I'm assuming because the declaration exists, SFINAE doesn't see this as an error, even though the implementation causes an error. Is there any way to check if std::less can be used on a templated type?

Answer 1

The code has two issues. First is simple to fix: default template arguments are not part of overload resolution, and should not be used for SFINAE-type resolution. There is a canonical fix to it, your make a non-type template parameter of type your_decltype* and default it nullptr.

The second issue is harder. Even with fix above, SFINAE doesn't work because there is no substitute error. std::less<T> is defined for every T, it is just there is a compilation error when operator< is called. One way to solve it would be to directly use operator< for your types:

template<typename T, 
     decltype(std::declval<T>() < std::declval<T>())* = nullptr> 
bool ComparableAndLessThan(const T& lhs, const T& rhs) {
    return std::less<T>()(lhs, rhs);
}
bool ComparableAndLessThan(...) {
    return false;
}

But it's likely not want you want. I do not know how to make it work with very wildly defined std::less.

Answer 2

I want to show what the issue is with a simple example.

First, SergeyA is correct that you need to make it non-type template parameter defaulted nullptr.

Now to why it doesn't work.

Because operator() of std::less is not SFINAE friendly. Let me show you what I mean:

template <class T> struct Not_working
{
    // not SFINAE friendly
    auto operator()(T a, T b) { return a < b; }
};

This is what std::less::operator() looks like. The method operator() is defined unconditionally. Even if T has a < or not, the operator() exists and has a valid declaration. The error is in the body of the function.

When you use Not_working::operator() in an SFINAE context the body of it is not an immediate context so for the purpose of SFINAE the Not_working::operator() is valid and not a failure. So the specialization is kept for the overload set and then we have an error.

In order to be usable in an SFINAE the operator() must not participate in overload resolution if there are errors in the body. In other words it itself must be SFINAEd:

template <class T> struct Working
{
    // SFINAE friendly
    template <class TT = T, decltype(TT{} < TT{})* = nullptr>
    auto operator()(T a, T b) { return a < b; }
};

Now when Working::operator() is used in an SFINAE context like in your ComparableAndLessThan then we will have an substitution failure that is not an error so SFINAE will work as expected.

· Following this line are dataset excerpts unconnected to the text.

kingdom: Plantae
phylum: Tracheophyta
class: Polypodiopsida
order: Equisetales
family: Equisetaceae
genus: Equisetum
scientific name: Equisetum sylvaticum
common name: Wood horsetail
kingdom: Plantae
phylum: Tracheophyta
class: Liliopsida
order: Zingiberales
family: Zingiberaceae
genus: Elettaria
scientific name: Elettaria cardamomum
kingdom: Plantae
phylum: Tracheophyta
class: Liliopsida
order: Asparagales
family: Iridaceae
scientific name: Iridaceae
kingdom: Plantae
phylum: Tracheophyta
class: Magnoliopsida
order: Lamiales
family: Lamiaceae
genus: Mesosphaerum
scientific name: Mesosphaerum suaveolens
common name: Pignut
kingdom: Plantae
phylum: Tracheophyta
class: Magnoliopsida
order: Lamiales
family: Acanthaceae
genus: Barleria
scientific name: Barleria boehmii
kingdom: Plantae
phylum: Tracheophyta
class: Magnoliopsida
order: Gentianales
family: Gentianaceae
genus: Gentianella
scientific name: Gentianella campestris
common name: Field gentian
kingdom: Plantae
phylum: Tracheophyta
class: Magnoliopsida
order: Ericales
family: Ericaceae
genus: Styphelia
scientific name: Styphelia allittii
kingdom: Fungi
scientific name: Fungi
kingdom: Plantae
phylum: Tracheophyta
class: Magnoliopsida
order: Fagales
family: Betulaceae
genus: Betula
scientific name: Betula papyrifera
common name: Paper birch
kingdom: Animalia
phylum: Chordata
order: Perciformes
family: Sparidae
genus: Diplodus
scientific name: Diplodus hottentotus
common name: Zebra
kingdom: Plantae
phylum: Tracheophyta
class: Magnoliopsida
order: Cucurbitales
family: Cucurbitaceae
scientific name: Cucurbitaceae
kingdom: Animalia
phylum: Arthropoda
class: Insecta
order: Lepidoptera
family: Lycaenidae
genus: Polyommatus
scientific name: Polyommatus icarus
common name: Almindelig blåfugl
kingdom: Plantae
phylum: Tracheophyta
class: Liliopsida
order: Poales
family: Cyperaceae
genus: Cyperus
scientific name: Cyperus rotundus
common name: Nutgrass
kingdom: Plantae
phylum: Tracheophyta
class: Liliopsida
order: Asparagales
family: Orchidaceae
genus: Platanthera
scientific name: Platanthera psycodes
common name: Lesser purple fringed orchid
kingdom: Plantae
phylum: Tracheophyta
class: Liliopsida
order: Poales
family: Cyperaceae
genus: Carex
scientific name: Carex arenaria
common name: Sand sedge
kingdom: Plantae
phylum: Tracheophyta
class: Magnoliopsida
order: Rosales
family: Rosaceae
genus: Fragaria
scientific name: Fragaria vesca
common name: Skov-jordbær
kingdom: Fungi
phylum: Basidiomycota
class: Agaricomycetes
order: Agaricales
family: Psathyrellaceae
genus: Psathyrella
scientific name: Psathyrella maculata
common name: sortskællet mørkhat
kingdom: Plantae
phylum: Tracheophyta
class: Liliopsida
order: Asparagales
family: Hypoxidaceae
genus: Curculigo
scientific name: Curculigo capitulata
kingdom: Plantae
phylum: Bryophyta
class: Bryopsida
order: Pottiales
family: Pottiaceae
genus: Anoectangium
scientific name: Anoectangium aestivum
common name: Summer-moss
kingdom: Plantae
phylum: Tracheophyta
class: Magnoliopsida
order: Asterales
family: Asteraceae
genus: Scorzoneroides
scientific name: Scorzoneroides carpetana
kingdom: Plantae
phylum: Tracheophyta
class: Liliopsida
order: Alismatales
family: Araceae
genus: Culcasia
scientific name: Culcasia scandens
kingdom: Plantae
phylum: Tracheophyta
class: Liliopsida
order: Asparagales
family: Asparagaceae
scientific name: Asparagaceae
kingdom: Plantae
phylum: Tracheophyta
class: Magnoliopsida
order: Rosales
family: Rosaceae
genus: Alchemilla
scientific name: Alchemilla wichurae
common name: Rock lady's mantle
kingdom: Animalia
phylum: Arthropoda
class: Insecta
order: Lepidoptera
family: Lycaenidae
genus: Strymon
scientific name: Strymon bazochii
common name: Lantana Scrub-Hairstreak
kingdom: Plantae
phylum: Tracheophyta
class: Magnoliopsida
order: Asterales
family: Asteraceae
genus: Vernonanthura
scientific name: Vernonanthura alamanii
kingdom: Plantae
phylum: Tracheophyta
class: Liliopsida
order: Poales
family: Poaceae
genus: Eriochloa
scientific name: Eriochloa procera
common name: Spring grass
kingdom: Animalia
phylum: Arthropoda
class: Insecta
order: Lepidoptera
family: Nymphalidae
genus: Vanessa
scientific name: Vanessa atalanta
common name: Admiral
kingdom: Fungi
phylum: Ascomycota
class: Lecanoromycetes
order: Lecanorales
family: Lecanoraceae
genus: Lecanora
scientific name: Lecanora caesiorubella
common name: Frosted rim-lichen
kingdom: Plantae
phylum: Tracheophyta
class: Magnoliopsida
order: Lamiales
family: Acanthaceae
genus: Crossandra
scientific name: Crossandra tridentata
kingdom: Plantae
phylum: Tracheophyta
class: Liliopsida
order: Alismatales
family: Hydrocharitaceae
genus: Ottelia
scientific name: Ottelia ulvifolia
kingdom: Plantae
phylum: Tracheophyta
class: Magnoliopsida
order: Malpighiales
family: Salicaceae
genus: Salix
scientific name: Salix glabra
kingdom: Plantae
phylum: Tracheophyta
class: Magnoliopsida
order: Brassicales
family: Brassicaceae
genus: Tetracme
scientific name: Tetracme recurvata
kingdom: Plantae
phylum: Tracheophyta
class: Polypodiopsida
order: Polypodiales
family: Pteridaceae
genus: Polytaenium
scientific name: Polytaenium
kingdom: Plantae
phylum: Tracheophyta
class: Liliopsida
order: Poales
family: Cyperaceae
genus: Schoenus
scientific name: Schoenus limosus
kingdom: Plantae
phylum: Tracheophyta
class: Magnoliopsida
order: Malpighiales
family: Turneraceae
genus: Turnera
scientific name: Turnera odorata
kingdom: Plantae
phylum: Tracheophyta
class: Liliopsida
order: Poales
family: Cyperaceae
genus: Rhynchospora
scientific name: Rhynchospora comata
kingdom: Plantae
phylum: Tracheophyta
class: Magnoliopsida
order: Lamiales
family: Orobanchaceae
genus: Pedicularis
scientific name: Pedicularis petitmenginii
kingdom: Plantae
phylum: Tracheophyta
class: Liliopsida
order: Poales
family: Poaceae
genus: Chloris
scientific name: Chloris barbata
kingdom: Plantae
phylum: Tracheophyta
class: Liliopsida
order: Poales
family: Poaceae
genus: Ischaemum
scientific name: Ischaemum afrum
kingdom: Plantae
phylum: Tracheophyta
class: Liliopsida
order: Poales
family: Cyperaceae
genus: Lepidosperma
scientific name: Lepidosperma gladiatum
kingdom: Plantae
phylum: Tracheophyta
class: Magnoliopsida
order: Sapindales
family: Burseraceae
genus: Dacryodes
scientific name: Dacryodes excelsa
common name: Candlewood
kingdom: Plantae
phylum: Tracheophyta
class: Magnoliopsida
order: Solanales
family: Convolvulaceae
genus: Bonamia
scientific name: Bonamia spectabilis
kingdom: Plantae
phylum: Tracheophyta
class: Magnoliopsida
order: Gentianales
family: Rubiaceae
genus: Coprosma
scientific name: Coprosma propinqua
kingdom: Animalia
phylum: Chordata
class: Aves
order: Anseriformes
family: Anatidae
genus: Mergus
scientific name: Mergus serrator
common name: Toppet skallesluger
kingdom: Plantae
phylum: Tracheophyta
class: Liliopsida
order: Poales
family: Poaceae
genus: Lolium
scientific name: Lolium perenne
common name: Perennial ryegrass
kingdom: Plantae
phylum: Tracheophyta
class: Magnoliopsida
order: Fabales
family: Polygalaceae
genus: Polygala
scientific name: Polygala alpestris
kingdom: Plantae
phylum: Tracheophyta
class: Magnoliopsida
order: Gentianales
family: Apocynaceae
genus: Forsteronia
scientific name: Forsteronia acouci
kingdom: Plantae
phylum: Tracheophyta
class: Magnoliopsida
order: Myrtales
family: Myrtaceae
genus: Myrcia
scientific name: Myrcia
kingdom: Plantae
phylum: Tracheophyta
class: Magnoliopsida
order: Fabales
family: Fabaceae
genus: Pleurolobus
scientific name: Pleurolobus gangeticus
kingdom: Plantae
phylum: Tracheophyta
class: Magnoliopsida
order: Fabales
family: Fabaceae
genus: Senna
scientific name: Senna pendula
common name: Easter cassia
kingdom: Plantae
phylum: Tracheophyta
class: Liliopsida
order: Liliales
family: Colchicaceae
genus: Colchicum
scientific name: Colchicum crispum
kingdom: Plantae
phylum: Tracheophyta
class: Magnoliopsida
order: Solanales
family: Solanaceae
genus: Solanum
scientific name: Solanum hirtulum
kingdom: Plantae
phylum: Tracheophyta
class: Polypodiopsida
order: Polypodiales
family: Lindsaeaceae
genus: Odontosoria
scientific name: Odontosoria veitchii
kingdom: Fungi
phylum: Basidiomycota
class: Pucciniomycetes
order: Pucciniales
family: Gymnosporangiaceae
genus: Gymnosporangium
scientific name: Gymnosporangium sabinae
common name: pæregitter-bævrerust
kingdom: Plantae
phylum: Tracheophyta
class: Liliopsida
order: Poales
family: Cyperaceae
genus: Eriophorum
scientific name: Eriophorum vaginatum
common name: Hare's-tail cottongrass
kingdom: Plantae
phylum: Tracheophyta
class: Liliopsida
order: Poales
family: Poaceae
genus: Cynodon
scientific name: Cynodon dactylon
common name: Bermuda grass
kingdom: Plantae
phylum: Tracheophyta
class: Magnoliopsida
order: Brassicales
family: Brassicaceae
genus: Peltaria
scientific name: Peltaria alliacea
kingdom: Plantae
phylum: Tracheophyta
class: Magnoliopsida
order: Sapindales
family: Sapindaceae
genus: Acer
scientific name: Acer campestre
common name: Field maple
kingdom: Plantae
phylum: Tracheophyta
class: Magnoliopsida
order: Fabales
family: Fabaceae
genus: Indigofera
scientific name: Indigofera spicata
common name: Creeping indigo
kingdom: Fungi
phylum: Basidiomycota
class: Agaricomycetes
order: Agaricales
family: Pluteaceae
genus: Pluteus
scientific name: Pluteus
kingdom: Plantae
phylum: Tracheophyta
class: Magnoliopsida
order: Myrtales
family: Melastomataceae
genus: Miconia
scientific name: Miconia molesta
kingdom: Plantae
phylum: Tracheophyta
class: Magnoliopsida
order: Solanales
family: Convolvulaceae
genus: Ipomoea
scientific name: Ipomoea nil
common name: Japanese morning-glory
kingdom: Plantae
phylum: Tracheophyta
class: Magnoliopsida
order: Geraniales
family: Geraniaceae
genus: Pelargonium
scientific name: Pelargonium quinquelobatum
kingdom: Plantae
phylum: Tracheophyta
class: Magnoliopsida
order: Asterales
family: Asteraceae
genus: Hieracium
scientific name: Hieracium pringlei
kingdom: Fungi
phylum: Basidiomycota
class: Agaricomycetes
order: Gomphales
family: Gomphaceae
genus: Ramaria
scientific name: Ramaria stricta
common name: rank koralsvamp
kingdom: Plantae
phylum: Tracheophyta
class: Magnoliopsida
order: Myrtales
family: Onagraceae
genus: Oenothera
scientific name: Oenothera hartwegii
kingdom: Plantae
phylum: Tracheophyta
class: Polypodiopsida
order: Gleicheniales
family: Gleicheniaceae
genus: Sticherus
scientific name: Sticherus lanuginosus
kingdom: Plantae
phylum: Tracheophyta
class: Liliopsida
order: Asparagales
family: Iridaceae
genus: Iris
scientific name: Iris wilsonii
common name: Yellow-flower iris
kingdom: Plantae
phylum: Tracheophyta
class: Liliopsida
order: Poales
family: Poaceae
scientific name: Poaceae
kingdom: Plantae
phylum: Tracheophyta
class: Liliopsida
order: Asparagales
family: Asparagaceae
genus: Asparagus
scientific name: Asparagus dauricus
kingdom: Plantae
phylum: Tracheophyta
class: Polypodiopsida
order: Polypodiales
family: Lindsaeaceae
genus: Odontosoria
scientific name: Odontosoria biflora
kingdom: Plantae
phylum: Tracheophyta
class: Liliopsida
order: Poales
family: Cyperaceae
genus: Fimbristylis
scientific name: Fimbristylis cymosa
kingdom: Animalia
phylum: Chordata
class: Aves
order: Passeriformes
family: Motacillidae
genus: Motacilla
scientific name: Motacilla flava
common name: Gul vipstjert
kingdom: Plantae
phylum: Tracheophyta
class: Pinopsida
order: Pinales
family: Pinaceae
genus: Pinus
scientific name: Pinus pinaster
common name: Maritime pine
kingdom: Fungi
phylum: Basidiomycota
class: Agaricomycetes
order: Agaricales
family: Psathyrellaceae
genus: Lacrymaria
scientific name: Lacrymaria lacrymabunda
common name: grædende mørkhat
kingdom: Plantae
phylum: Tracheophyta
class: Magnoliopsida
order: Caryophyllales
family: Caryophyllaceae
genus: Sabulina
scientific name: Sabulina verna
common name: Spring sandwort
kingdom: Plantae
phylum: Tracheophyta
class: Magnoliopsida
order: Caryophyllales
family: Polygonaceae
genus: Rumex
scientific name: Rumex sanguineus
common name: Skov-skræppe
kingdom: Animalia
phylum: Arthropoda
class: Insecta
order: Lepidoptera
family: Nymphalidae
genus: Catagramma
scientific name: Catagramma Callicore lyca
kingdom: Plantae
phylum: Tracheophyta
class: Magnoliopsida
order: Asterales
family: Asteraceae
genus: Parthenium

In my humble opinion not making such members SFINAE friendly is an oversight of the committee but there could be some factors I am not considering.

Answer 3

You can re-write it like this.

template<typename T, typename F = typename std::enable_if<std::is_same<decltype(std::declval<T>() < std::declval<T>()), bool>::value, bool>::type> 
F ComparableAndLessThan(const T& lhs, const T& rhs) {
    return std::less<T>()(lhs, rhs);
}
bool ComparableAndLessThan(...) {
    return false;
}

Changed your check to instead see if decltype(std::declval<T>() < std::declval<T>()) yields a bool.

Answer 4

SFINAE only works in the immediate context of the template. In your case, the error happens within std::less::operator() You can however first test if operator < is available; If not, check wether a specialisation of std::less is available. Have a look at this.